* **EXERCISE BRIEF**
Transcribe every line of the records below, reproducing each one without alteration.

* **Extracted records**
◇ ◇ ◇

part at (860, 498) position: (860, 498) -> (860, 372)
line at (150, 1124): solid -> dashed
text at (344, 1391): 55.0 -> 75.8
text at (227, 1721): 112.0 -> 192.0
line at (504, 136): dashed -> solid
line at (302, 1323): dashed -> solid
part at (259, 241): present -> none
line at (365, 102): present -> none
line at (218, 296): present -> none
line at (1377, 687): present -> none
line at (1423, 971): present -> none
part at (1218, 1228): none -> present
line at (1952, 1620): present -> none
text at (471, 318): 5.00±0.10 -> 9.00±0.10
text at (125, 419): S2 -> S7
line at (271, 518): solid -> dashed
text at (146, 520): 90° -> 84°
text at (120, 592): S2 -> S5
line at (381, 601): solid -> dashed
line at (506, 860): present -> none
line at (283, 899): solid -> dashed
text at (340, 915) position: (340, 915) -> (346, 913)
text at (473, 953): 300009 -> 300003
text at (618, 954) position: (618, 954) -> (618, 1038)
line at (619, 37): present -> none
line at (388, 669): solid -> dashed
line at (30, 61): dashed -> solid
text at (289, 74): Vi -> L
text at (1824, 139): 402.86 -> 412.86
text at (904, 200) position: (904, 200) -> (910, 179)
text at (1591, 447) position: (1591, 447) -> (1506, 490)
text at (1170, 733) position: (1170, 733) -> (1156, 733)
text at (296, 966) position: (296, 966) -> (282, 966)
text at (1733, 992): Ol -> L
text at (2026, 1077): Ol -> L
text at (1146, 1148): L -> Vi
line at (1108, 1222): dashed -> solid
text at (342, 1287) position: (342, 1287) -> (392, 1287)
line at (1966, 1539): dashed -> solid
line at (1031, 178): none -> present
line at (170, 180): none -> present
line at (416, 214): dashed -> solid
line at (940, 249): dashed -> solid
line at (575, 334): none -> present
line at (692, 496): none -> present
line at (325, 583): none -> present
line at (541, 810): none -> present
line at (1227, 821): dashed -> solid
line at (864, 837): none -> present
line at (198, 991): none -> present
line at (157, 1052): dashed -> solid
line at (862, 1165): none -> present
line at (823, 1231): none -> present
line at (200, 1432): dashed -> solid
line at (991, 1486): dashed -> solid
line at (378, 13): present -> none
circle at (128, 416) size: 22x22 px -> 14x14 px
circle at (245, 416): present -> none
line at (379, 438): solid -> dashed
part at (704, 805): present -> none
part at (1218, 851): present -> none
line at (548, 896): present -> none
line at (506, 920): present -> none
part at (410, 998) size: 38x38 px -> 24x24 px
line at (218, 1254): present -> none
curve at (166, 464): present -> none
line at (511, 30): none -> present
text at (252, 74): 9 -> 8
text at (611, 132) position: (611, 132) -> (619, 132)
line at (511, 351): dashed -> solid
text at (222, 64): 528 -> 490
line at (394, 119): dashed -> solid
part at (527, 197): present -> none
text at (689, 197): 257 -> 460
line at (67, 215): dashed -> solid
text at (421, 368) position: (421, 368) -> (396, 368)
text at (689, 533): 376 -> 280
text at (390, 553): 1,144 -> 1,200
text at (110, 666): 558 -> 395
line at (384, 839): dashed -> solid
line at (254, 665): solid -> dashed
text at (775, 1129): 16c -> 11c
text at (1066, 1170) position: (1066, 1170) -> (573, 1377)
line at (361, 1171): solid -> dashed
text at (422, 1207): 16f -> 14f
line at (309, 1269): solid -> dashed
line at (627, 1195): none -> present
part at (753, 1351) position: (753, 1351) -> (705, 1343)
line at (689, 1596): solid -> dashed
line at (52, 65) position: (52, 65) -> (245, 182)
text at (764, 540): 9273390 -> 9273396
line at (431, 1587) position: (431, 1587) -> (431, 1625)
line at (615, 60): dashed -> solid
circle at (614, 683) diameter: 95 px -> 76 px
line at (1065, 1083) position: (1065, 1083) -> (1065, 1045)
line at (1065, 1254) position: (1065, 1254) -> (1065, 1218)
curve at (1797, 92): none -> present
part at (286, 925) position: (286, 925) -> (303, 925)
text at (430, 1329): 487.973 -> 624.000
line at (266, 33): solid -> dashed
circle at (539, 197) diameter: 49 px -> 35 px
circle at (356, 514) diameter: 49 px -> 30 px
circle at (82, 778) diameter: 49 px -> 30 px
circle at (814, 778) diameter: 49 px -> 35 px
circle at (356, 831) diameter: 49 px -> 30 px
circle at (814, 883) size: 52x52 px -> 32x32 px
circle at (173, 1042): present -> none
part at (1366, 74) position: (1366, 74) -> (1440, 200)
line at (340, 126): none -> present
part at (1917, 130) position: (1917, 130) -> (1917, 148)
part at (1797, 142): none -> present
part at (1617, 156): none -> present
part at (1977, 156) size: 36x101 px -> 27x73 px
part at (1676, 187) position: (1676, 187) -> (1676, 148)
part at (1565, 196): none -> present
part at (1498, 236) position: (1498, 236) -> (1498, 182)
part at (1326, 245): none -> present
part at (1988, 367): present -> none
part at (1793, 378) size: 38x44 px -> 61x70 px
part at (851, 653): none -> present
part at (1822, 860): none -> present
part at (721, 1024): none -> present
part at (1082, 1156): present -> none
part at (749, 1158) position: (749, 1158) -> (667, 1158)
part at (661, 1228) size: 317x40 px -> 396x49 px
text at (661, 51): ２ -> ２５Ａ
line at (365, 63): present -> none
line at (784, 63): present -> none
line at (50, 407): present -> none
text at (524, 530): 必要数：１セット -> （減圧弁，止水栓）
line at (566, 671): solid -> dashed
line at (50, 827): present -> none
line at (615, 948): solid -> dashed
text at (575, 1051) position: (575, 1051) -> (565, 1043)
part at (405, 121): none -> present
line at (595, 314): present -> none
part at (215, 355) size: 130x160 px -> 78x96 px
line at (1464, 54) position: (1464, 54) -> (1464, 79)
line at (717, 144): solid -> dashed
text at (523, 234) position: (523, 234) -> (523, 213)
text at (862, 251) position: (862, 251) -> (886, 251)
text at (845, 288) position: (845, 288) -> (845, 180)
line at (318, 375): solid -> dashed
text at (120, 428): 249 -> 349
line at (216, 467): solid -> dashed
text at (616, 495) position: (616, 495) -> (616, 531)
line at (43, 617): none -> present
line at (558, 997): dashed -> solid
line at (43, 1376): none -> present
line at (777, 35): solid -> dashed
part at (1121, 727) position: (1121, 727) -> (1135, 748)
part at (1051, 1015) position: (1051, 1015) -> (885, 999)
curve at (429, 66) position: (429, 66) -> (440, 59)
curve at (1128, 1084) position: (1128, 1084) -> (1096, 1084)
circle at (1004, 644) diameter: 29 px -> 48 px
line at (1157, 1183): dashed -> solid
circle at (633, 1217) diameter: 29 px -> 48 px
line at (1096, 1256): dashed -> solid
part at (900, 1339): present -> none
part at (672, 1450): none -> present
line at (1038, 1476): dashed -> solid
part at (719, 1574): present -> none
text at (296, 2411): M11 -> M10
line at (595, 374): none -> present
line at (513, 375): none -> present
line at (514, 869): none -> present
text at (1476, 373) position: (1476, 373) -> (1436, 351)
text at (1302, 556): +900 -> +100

◇ ◇ ◇

* **REPLY**
part at (860, 498) position: (860, 498) -> (860, 372)
line at (150, 1124): solid -> dashed
text at (344, 1391): 55.0 -> 75.8
text at (227, 1721): 112.0 -> 192.0
line at (504, 136): dashed -> solid
line at (302, 1323): dashed -> solid
part at (259, 241): present -> none
line at (365, 102): present -> none
line at (218, 296): present -> none
line at (1377, 687): present -> none
line at (1423, 971): present -> none
part at (1218, 1228): none -> present
line at (1952, 1620): present -> none
text at (471, 318): 5.00±0.10 -> 9.00±0.10
text at (125, 419): S2 -> S7
line at (271, 518): solid -> dashed
text at (146, 520): 90° -> 84°
text at (120, 592): S2 -> S5
line at (381, 601): solid -> dashed
line at (506, 860): present -> none
line at (283, 899): solid -> dashed
text at (340, 915) position: (340, 915) -> (346, 913)
text at (473, 953): 300009 -> 300003
text at (618, 954) position: (618, 954) -> (618, 1038)
line at (619, 37): present -> none
line at (388, 669): solid -> dashed
line at (30, 61): dashed -> solid
text at (289, 74): Vi -> L
text at (1824, 139): 402.86 -> 412.86
text at (904, 200) position: (904, 200) -> (910, 179)
text at (1591, 447) position: (1591, 447) -> (1506, 490)
text at (1170, 733) position: (1170, 733) -> (1156, 733)
text at (296, 966) position: (296, 966) -> (282, 966)
text at (1733, 992): Ol -> L
text at (2026, 1077): Ol -> L
text at (1146, 1148): L -> Vi
line at (1108, 1222): dashed -> solid
text at (342, 1287) position: (342, 1287) -> (392, 1287)
line at (1966, 1539): dashed -> solid
line at (1031, 178): none -> present
line at (170, 180): none -> present
line at (416, 214): dashed -> solid
line at (940, 249): dashed -> solid
line at (575, 334): none -> present
line at (692, 496): none -> present
line at (325, 583): none -> present
line at (541, 810): none -> present
line at (1227, 821): dashed -> solid
line at (864, 837): none -> present
line at (198, 991): none -> present
line at (157, 1052): dashed -> solid
line at (862, 1165): none -> present
line at (823, 1231): none -> present
line at (200, 1432): dashed -> solid
line at (991, 1486): dashed -> solid
line at (378, 13): present -> none
circle at (128, 416) size: 22x22 px -> 14x14 px
circle at (245, 416): present -> none
line at (379, 438): solid -> dashed
part at (704, 805): present -> none
part at (1218, 851): present -> none
line at (548, 896): present -> none
line at (506, 920): present -> none
part at (410, 998) size: 38x38 px -> 24x24 px
line at (218, 1254): present -> none
curve at (166, 464): present -> none
line at (511, 30): none -> present
text at (252, 74): 9 -> 8
text at (611, 132) position: (611, 132) -> (619, 132)
line at (511, 351): dashed -> solid
text at (222, 64): 528 -> 490
line at (394, 119): dashed -> solid
part at (527, 197): present -> none
text at (689, 197): 257 -> 460
line at (67, 215): dashed -> solid
text at (421, 368) position: (421, 368) -> (396, 368)
text at (689, 533): 376 -> 280
text at (390, 553): 1,144 -> 1,200
text at (110, 666): 558 -> 395
line at (384, 839): dashed -> solid
line at (254, 665): solid -> dashed
text at (775, 1129): 16c -> 11c
text at (1066, 1170) position: (1066, 1170) -> (573, 1377)
line at (361, 1171): solid -> dashed
text at (422, 1207): 16f -> 14f
line at (309, 1269): solid -> dashed
line at (627, 1195): none -> present
part at (753, 1351) position: (753, 1351) -> (705, 1343)
line at (689, 1596): solid -> dashed
line at (52, 65) position: (52, 65) -> (245, 182)
text at (764, 540): 9273390 -> 9273396
line at (431, 1587) position: (431, 1587) -> (431, 1625)
line at (615, 60): dashed -> solid
circle at (614, 683) diameter: 95 px -> 76 px
line at (1065, 1083) position: (1065, 1083) -> (1065, 1045)
line at (1065, 1254) position: (1065, 1254) -> (1065, 1218)
curve at (1797, 92): none -> present
part at (286, 925) position: (286, 925) -> (303, 925)
text at (430, 1329): 487.973 -> 624.000
line at (266, 33): solid -> dashed
circle at (539, 197) diameter: 49 px -> 35 px
circle at (356, 514) diameter: 49 px -> 30 px
circle at (82, 778) diameter: 49 px -> 30 px
circle at (814, 778) diameter: 49 px -> 35 px
circle at (356, 831) diameter: 49 px -> 30 px
circle at (814, 883) size: 52x52 px -> 32x32 px
circle at (173, 1042): present -> none
part at (1366, 74) position: (1366, 74) -> (1440, 200)
line at (340, 126): none -> present
part at (1917, 130) position: (1917, 130) -> (1917, 148)
part at (1797, 142): none -> present
part at (1617, 156): none -> present
part at (1977, 156) size: 36x101 px -> 27x73 px
part at (1676, 187) position: (1676, 187) -> (1676, 148)
part at (1565, 196): none -> present
part at (1498, 236) position: (1498, 236) -> (1498, 182)
part at (1326, 245): none -> present
part at (1988, 367): present -> none
part at (1793, 378) size: 38x44 px -> 61x70 px
part at (851, 653): none -> present
part at (1822, 860): none -> present
part at (721, 1024): none -> present
part at (1082, 1156): present -> none
part at (749, 1158) position: (749, 1158) -> (667, 1158)
part at (661, 1228) size: 317x40 px -> 396x49 px
text at (661, 51): ２ -> ２５Ａ
line at (365, 63): present -> none
line at (784, 63): present -> none
line at (50, 407): present -> none
text at (524, 530): 必要数：１セット -> （減圧弁，止水栓）
line at (566, 671): solid -> dashed
line at (50, 827): present -> none
line at (615, 948): solid -> dashed
text at (575, 1051) position: (575, 1051) -> (565, 1043)
part at (405, 121): none -> present
line at (595, 314): present -> none
part at (215, 355) size: 130x160 px -> 78x96 px
line at (1464, 54) position: (1464, 54) -> (1464, 79)
line at (717, 144): solid -> dashed
text at (523, 234) position: (523, 234) -> (523, 213)
text at (862, 251) position: (862, 251) -> (886, 251)
text at (845, 288) position: (845, 288) -> (845, 180)
line at (318, 375): solid -> dashed
text at (120, 428): 249 -> 349
line at (216, 467): solid -> dashed
text at (616, 495) position: (616, 495) -> (616, 531)
line at (43, 617): none -> present
line at (558, 997): dashed -> solid
line at (43, 1376): none -> present
line at (777, 35): solid -> dashed
part at (1121, 727) position: (1121, 727) -> (1135, 748)
part at (1051, 1015) position: (1051, 1015) -> (885, 999)
curve at (429, 66) position: (429, 66) -> (440, 59)
curve at (1128, 1084) position: (1128, 1084) -> (1096, 1084)
circle at (1004, 644) diameter: 29 px -> 48 px
line at (1157, 1183): dashed -> solid
circle at (633, 1217) diameter: 29 px -> 48 px
line at (1096, 1256): dashed -> solid
part at (900, 1339): present -> none
part at (672, 1450): none -> present
line at (1038, 1476): dashed -> solid
part at (719, 1574): present -> none
text at (296, 2411): M11 -> M10
line at (595, 374): none -> present
line at (513, 375): none -> present
line at (514, 869): none -> present
text at (1476, 373) position: (1476, 373) -> (1436, 351)
text at (1302, 556): +900 -> +100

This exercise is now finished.